Sensibilisation et cadre légal
En marge des travaux, les brigades de proximité ont distribué des flyers rappelant les amendes prévues par le code d’hygiène urbaine pour dépôt d’ordures sur la voie publique, pouvant atteindre 10 000 FCFA.
La mairie envisage d’installer des conteneurs à déchets dans dix quartiers pilotes d’ici fin décembre afin d’offrir une alternative crédible au dépôt sauvage aujourd’hui dominant.
Pour le commissaire divisionnaire Raymond Oba, porte-parole de la police, « combattre l’insalubrité, c’est aussi renforcer la sécurité : les tas d’ordures servent souvent de cachette aux délinquants nocturnes ».
Vers un plan de salubrité pérenne
Les initiateurs annoncent l’extension de l’opération à Poto-Poto et Bacongo dès la semaine prochaine, avant une généralisation aux soixante-huit quartiers de la capitale au premier trimestre 2024.
Un comité inter-services doit finaliser le schéma directeur de la gestion des déchets, document qui définira la fréquence de collecte, la cartographie des bacs enterrés et le mode de financement participatif.

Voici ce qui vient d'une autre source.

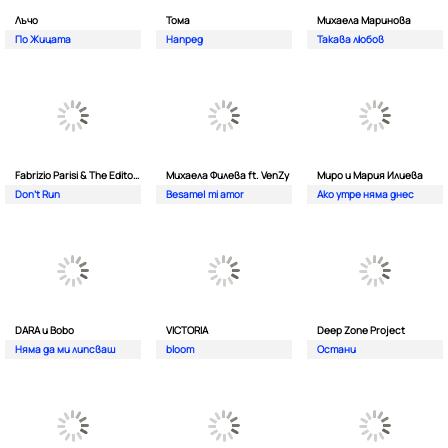
Лъчо
Тома
Михаела Маринова
По Жицата
Напред
Такава любов
Fabrizio Parisi & The Editor ft. ALMA
Михаела Филева ft. VenZy
Миро и Мария Илиева
Don't Run
Besame| mi amor
Ако утре няма днес
DARA и Bobo
VICTORIA
Deep Zone Project
Няма да ми липсваш
bloom
Остани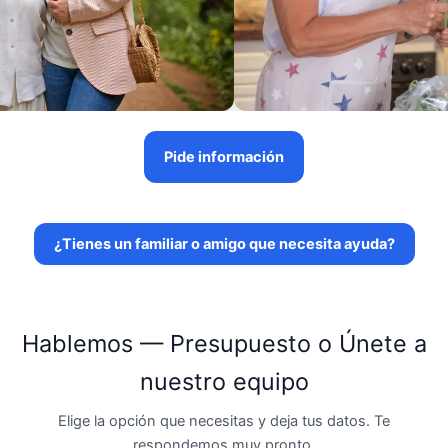
Pide información
¿Tienes un familiar o amigo que necesita ayuda?
Hablemos — Presupuesto o Únete a
nuestro equipo
Elige la opción que necesitas y deja tus datos. Te
respondemos muy pronto.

Le ministère de l’Intérieur étudie déjà un projet de brigade verte permanente composée de jeunes volontaires rémunérés, soutenus par les forces de sécurité pour les volets formation et supervision.
Impacts attendus sur l’économie locale
Une ville plus propre favorise l’attractivité touristique et réduit les coûts de maintenance des voiries, rappelle la Chambre de commerce qui chiffre à 1,2 milliard FCFA les pertes liées à l’enlèvement tardif des ordures en 2022.

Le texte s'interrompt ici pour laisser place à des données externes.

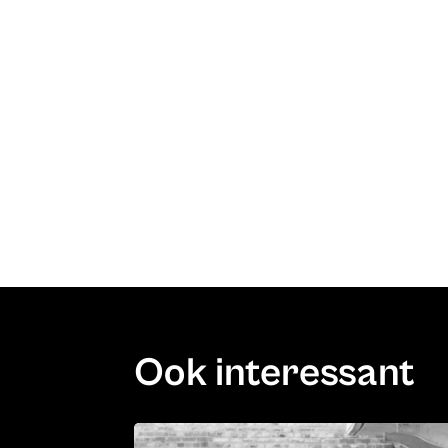
Ook interessant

Les transporteurs interrogés anticipent une baisse des pannes mécaniques causées par les déchets métalliques jonchant la chaussée, tandis que les restaurateurs y voient un argument de qualité pour séduire la clientèle de passage.
La propreté, affaire de tous
À l’issue des travaux, le préfet de Brazzaville, Hugues-Ngouolondélé, a rappelé que « l’État peut impulser, mais seul le civisme garantira la durabilité du résultat », invitant associations, écoles et entreprises à organiser des journées citoyennes mensuelles.
La première opération vient donc poser les bases d’une alliance durable entre forces de sécurité, services municipaux et citoyens pour transformer Brazzaville en ville vitrine, à la veille des grands rendez-vous sportifs et culturels annoncés pour 2024.